Editor's Note
Paper Maroon
A UChicago version of Paper Lion: pure catnip.
Staff writer Benjamin Recchie’s original idea for “Ineligible Receiver,” his feature about the varsity football team, was an instant hit: he proposed to pull a George Plimpton by suiting up and practicing with the Chicago Maroons, getting a good look at them from the inside. To his editor—a sports and sports writing fan plus a native Detroiter with a battered copy of Plimpton’s Paper Lion on her bookshelf—the notion was pure catnip.
Plimpton’s classic work of sports journalism has a luster and life to which football is almost incidental. In 1963, the longtime editor of the Paris Review went to training camp with the Detroit Lions as a player-reporter on assignment for Sports Illustrated. He had previously pitched an all-star game with the New York Yankees and later played goalie for the Boston Bruins, experiences he captured in the books Out of My League (1961) and Open Net (1985).
You learn a lot about football reading Paper Lion, but if the sport leaves you cold, the book can still hook you. Plimpton’s first interest was people, and he watched them ply their trades to see them clearer. The more we understand his characters’ work, the better we fathom them—and this turns out to be motivation enough for even the sports-averse to absorb quite a bit about football. Paper Lion lives through its characters and their frailties and powers, which it records with an attention so intense, it’s a kind of love.
Hall of fame defensive back Dick “Night Train” Lane is one such character. A cocky but meticulous craftsman, Lane warms to describing the art of intercepting footballs—a deep game that begins plays earlier. Like a pool-room hustler, Lane reveals, he lulls a receiver into complacency by being slow to the ball—“baiting him just a l’il bit”—only to pounce later. When Plimpton tries playing DB at practice, instructions ring out from the sideline, unmistakably Lane’s: “Scrabble ’roun’! Don’ regard the jukin’! Recovah! Disclose! Inform!”

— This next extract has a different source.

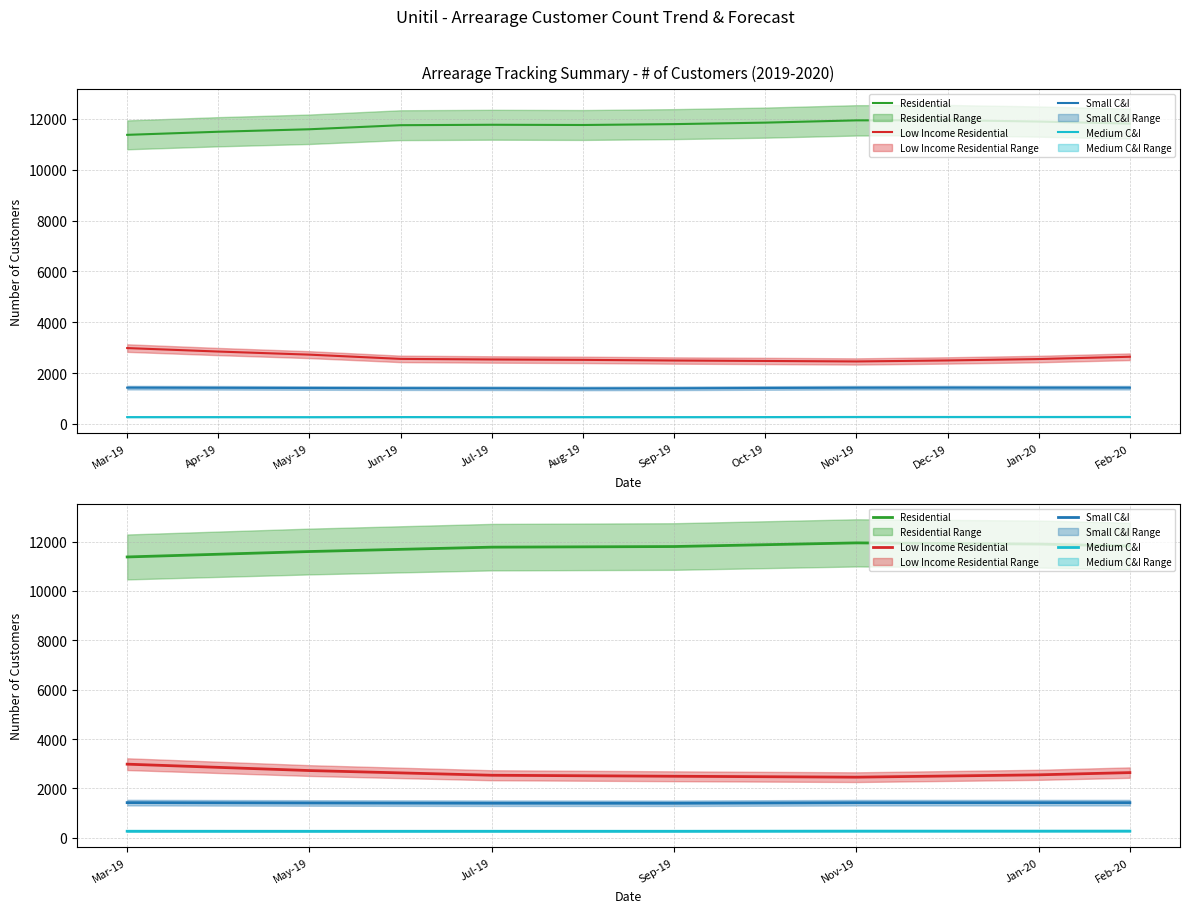

What is the label of the 6th point from the left?

Jan-20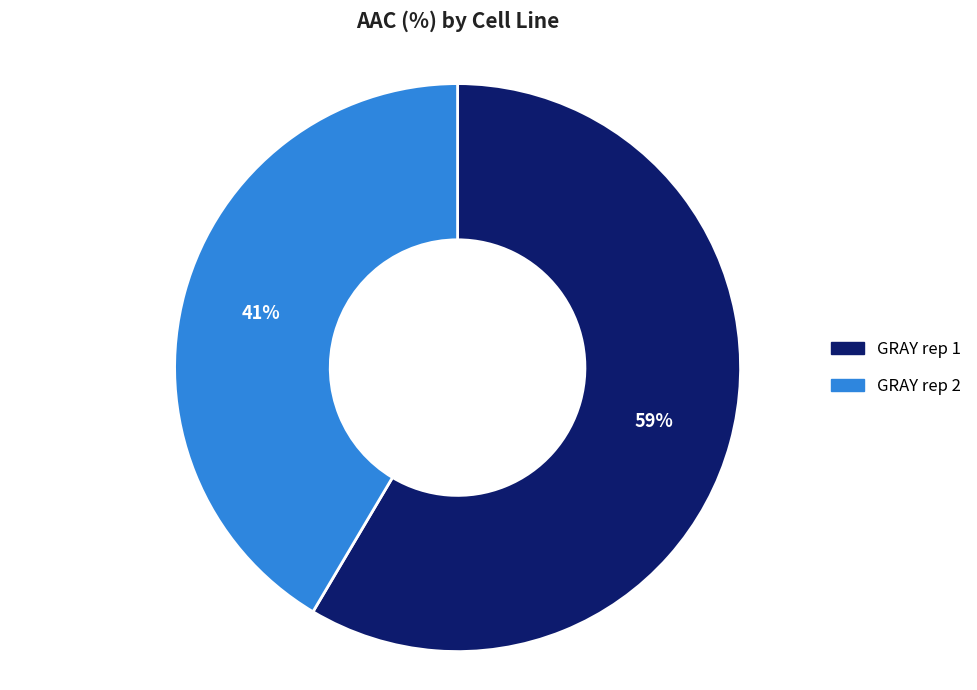

Combined, do GRAY rep 1 and GRAY rep 2 account for over 50%?

Yes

It’s not just the Lions’ stars whose voices ring so clear. It’s also minor figures like the maintenance worker Bertha, who swept the high school dormitory where the players lived during camp and “wrote verse for the local paper—invariably about flowers.” Plimpton urges Bertha to expand her range and write about her work or about the players. He succeeds, at least, in getting her talking about her favorites, like tackle Gil Mains. “He’s gone now, but he was … oh my! ... Oh, he was everything that was the devil.” A Plimpton-worthy voice graces “Ineligible Receiver,” too: that of Dick Maloney, the Maroons’ head coach since 1994.
In October, we learned that the 2011 NCAA is not the 1963 NFL, and that Benjamin’s participation would be limited to donning the equipment and shadowing the team. That didn’t keep him from getting a good story about the Maroon scholar-athletes. In September, by coincidence, the New York Times also published a feature about UChicago football, “Where Football and Higher Education Mix,” which found athletics and academics well balanced here. The history of Maroon football, the Times wrote, “presents its own kind of parable: going from all to none before settling on a path in between.”